Folks in the Belt love him. Raynaud's just a vote whore. My husband's a certified hero with a chestful of medals. If Aztlan blames him for what Lester did, you're going to get your war sooner than later."
The Old One locked eyes with her. If it were possible for him to be afraid of a woman, she would be the one. Blood of his blood. "Thank you."
"You're welcome." Baby bit her lower lip. "I know what y'all are thinking. You're wondering if you underestimated me. Don't feel bad, men do it to me all the time."
"Yes...I imagine they do." The breeze kicked up off the ocean, moist and briny. He hadn't lived in the desert for well over a hundred years, but sometimes he still missed it. "Will the Colonel accept help from the Republic?"
"The Republic helping out the Belt?" said Baby.
"Would he?"
Baby pretended to be thinking about the question, but he knew she was really thinking about the rationale behind the question. "Well...there's plenty of bad feelings to go around, but he's a Christian. To forgive's divine."
"Good."
Baby moved closer. "So you're stirring up a war between Aztlan and the Belt, so the Republic can come riding to the rescue. You're going to a lot of trouble to get the Belt and the Republic to kiss and make up."

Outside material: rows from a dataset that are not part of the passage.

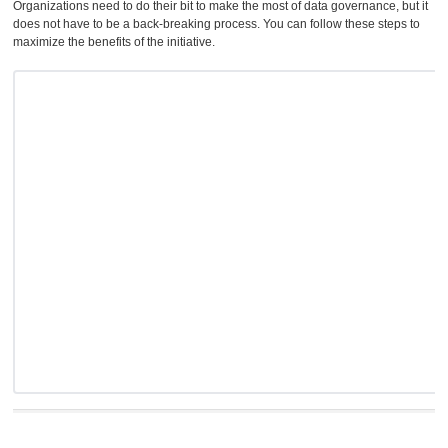
Organizations need to do their bit to make the most of data governance, but it
does not have to be a back-breaking process. You can follow these steps to
maximize the benefits of the initiative.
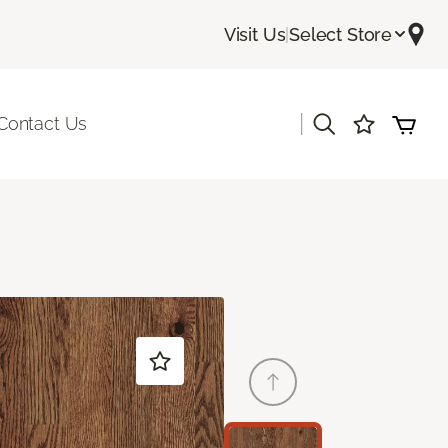
Visit Us
|
Select Store
|
Contact Us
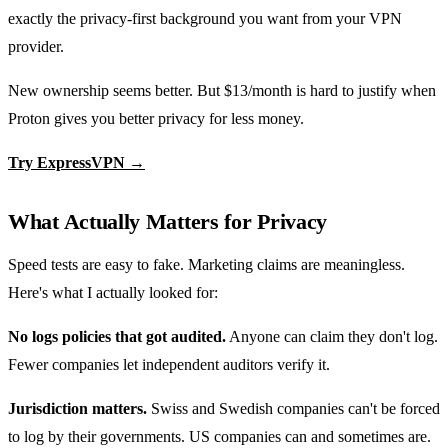
exactly the privacy-first background you want from your VPN
provider.
New ownership seems better. But $13/month is hard to justify when
Proton gives you better privacy for less money.
Try ExpressVPN →
What Actually Matters for Privacy
Speed tests are easy to fake. Marketing claims are meaningless.
Here's what I actually looked for:
No logs policies that got audited.
Anyone can claim they don't log.
Fewer companies let independent auditors verify it.
Jurisdiction matters.
Swiss and Swedish companies can't be forced
to log by their governments. US companies can and sometimes are.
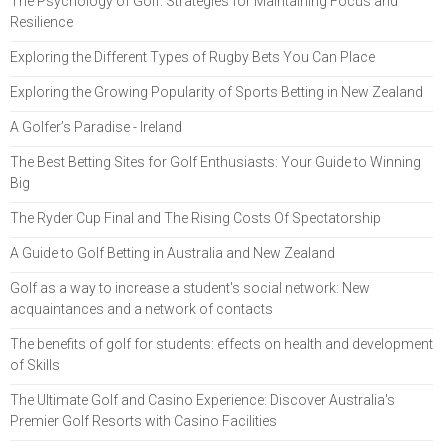
The Psychology of Golf: Strategies for Maintaining Focus and
Resilience
Exploring the Different Types of Rugby Bets You Can Place
Exploring the Growing Popularity of Sports Betting in New Zealand
A Golfer’s Paradise - Ireland
The Best Betting Sites for Golf Enthusiasts: Your Guide to Winning
Big
The Ryder Cup Final and The Rising Costs Of Spectatorship
A Guide to Golf Betting in Australia and New Zealand
Golf as a way to increase a student's social network: New
acquaintances and a network of contacts
The benefits of golf for students: effects on health and development
of Skills
The Ultimate Golf and Casino Experience: Discover Australia's
Premier Golf Resorts with Casino Facilities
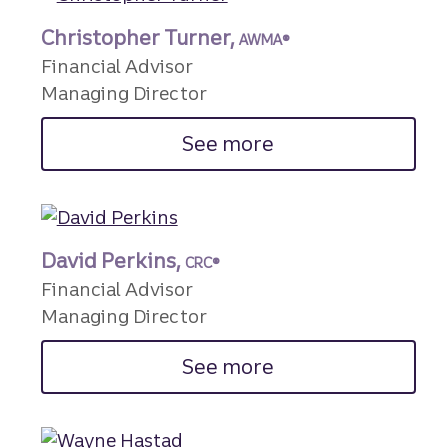
Christopher Turner,
AWMA®
Financial Advisor
Managing Director
See more
David Perkins,
CRC®
Financial Advisor
Managing Director
See more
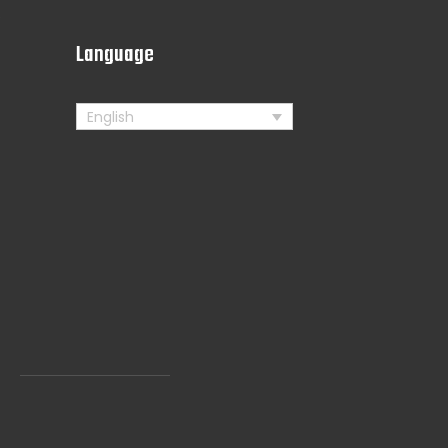
s
Language
English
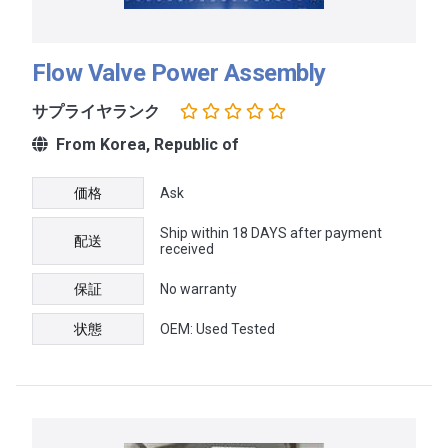
Flow Valve Power Assembly
サプライヤランク
From Korea, Republic of
価格
Ask
Ship within 18 DAYS after payment
配送
received
保証
No warranty
状態
OEM: Used Tested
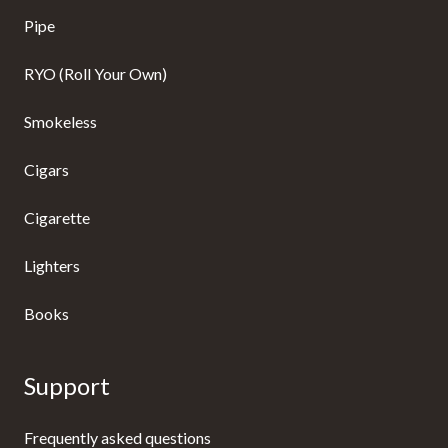
Pipe
RYO (Roll Your Own)
Smokeless
Cigars
Cigarette
Lighters
Books
Support
Frequently asked questions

"I'm a peacemaker at heart."
Baby giggled. "Me too." She gave his arm a gentle squeeze. "You planning on putting the two pieces together again?"
The Old One shouldn't have been surprised, but he was. Ibrahim would have never understood; his faith would have blinded him to the possibility.

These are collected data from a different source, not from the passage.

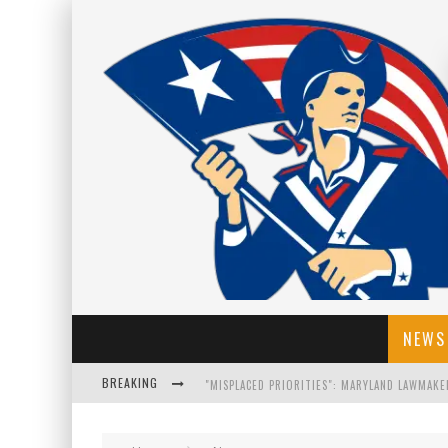
NEWS
BREAKING
FLORIDA GOVERNOR RON DESANTIS DISCUSSES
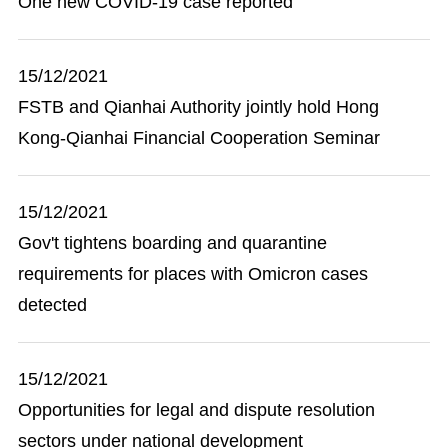
One new COVID-19 case reported
15/12/2021
FSTB and Qianhai Authority jointly hold Hong
Kong-Qianhai Financial Cooperation Seminar
15/12/2021
Gov't tightens boarding and quarantine
requirements for places with Omicron cases
detected
15/12/2021
Opportunities for legal and dispute resolution
sectors under national development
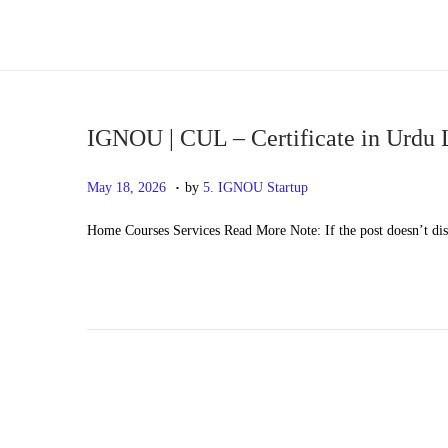
S
S
k
k
i
i
p
p
IGNOU | CUL – Certificate in Urdu
t
t
.
P
M
May 18, 2026
by
5. IGNOU Startup
o
o
o
a
n
c
Home Courses Services Read More Note: If the post doesn’t di
s
y
a
o
t
2
v
n
e
0
i
t
d
,
g
e
o
2
a
n
n
0
t
t
2
i
6
o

"Reunification's the only reason I can think of for you to do what you're doing." Baby didn't look at him. "Strange thing, though. You busted up the United States so you could put it back together again?"
"To reunite it under the banner of Allah, stronger than ever. A beacon to the faithful around the world, a call to initiate the caliphate."
"That's going to be a hard sell, Daddy. Ask Humpty Dumpty how that worked out."
"Desperation reminds even half brothers that they are brothers nonetheless."
"Yeah, nothing like a wolf scratching at the door to stop folks from squabbling." Baby glanced at him. "You got a big problem, though. From what I hear, even the Belt and the Republic together aren't strong enough to defeat Aztlan, not as long as the Mexican air armada can pound every one of our cities flat."
"Yes, that is a problem."
"I guess you're working on it, huh?"
The Old One didn't respond.
Baby swayed against him. "One thing I always wondered about. Why start your caliphate in the USA instead of some Muslim country? I mean...why not make it easy on yourself?"
"I
did
try to make it easy on myself." The Old One watched the stars on the water. "I placed the Shah of Iran back on the Peacock Throne, but that upstart Khomeini ruined things. Then the Saudi prince I had maneuvered to succeed King Fahd fell from favor. My contacts in the U.S. State Department convinced Benazir Bhutto to return to Pakistan, but the silly bitch got herself killed before I intended." He shook his head. "After fifty years of failure in the Muslim world, I decided the solution lay elsewhere."